Wasserleitungsnetze fehlen

Nur die größeren Städte in Uganda sind an ein öffentliches Wasserleitungsnetz angeschlossen. Das Wasser entspricht jedoch nicht der europäischen Trinkwasserqualität und muss in jedem Falle zur Vermeidung von Krankheiten abgekocht werden. Auf dem Land, das betrifft 85% der Bevölkerung, wird das Wasser in der Regel aus Bächen und Tümpeln von Frauen und Kindern in Kanistern geholt.

Zum Abkochen des Wassers wird in hohem Umfang Energie benötigt. Üblicherweise ist dies Holz oder Holzkohle.
Auch in Nyendo haben Maria Goretti und die Kinder das Wasser in den ersten Monaten oft aus einem ca. 3 km entfernten „Wasserloch“ geholt, trotz der Wasserleitung vom Viktoriasee nach Masaka, die durch das Dorf führt. Leider fließt Wasser in den Leitungen nur zu den Zeiten, in denen die Pumpen mit Strom versorgt werden. Das sind im Durchschnitt derzeit 5 bis 6 Stunden pro Tag.
Eine der ersten Maßnahmen des Projektes war der Bau von Wassertanks am ehemaligen Wohnhaus von Emmanuel und Maria Goretti und danach im Innenhof der „Werkstatt“. Hier wird das Regenwasser von den Dächern gesammelt.

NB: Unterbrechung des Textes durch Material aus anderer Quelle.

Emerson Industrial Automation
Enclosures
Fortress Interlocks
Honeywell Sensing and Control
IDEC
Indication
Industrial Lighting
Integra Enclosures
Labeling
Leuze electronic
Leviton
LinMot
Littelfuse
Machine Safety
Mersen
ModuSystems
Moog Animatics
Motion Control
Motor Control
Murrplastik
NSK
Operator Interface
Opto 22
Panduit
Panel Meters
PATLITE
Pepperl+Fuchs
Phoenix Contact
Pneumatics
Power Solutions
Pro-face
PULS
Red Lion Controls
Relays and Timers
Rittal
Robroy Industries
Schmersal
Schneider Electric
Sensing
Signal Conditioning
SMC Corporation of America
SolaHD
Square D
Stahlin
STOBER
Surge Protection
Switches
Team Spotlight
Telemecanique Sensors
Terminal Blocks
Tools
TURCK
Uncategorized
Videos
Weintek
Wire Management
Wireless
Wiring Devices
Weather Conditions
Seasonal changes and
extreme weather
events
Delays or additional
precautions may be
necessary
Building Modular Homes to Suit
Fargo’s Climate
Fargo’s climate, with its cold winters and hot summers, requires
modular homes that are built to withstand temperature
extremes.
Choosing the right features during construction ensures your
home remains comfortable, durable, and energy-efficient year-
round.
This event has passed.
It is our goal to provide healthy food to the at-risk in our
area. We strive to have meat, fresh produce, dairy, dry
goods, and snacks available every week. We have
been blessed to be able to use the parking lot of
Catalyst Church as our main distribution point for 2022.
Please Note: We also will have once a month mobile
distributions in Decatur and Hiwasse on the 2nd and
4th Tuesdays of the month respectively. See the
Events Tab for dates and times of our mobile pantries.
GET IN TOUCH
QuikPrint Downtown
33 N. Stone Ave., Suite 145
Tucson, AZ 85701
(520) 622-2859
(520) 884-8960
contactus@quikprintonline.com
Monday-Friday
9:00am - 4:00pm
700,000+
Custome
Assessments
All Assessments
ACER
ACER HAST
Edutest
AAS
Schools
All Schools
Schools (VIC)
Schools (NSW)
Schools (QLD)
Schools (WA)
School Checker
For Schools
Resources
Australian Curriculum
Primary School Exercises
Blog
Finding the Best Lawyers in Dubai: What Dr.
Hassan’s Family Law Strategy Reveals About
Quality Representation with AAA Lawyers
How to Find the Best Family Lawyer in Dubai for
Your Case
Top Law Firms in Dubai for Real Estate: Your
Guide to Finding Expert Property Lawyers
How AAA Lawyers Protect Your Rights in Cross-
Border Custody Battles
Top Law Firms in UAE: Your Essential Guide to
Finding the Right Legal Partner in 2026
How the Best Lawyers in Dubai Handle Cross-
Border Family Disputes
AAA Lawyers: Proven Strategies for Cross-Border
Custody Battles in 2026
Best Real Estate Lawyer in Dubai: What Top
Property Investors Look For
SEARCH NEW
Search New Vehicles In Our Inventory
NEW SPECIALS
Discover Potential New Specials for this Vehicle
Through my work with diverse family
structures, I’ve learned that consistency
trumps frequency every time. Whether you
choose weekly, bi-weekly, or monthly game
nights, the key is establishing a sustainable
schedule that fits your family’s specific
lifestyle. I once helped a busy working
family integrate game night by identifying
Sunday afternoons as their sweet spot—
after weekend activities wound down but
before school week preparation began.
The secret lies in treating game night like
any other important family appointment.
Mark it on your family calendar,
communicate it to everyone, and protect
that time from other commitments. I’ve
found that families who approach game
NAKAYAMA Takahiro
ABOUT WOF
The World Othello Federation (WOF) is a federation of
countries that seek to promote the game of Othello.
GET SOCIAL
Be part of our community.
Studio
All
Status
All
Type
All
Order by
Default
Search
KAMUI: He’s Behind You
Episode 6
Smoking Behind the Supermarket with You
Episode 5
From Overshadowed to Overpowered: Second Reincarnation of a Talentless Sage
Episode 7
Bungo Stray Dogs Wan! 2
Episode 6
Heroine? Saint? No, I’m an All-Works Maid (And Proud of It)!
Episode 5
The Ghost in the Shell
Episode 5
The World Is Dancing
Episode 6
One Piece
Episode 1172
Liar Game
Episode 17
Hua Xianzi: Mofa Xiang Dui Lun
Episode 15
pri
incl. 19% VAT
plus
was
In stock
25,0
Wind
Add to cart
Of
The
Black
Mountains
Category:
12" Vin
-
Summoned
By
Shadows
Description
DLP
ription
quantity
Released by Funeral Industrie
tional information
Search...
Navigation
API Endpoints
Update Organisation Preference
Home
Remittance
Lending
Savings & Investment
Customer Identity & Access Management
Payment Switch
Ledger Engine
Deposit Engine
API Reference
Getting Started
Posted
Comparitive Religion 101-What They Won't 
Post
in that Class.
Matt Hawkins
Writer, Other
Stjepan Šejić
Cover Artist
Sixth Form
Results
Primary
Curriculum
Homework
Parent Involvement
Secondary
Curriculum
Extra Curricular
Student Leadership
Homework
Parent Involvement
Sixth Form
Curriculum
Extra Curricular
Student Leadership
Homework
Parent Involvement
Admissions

Wasserversorgung in Kamukongo

Am neuen Standort des Projekts in Kamukongo, einem Ort auf dem Land und weitgehend ohne öffentliche Infrastruktur, wurde mit Unterstützung der RTL-Stiftung „Wir helfen Kindern“ 2007 eine Zisterne gebaut, in der Regenwasser gesammelt und mit einer Pumpe auch in einen Tank auf dem Dach eines der Häuser geleitet wird. Von dort fließt es mit dem nötigen Druck in die Leitungen der beiden Wohnhäuser.

Die günstige Lage des Projektgrundstückes an einem Feuchtgebiet mit ganzjährig wasserführendem Bach ermöglicht Frischwasser-Fischzucht und damit eine außergewöhnliche Möglichkeit, proteinreiche Nahrungsmittel selbst zu erzeugen.

Auch am Gesundheits-Center und an der Schule in Bbaala konnten Zisternen gebaut werden, um das wertvolle Regenwasser zu sammeln.

Wasserversorgung für die Landbevölkerung

Da auf dem Land und in den kleinen Städten keine zentrale Wasserversorgung über Leitungsnetze existiert, ist der Bau von Brunnen ein wichtiger Weg, den Zugang zu sauberem Wasser nachhaltig zu verbessern. Ergänzend zum Bau brauchen die Menschen jedoch Mittel und Know-how, um die Brunnen sauber und funktionsfähig zu erhalten.

Ein anderer Weg ist die Installation von Wassertanks für das Regenwasser von den Dächern der Hütten und Häuser. Dazu sind nötig: ein Dach mit Dachrinnen und ein ausreichend großer Tank.
Beide Voraussetzungen sind z.Zt. selten gegeben und für die armen Kleinbauern meist zu teuer.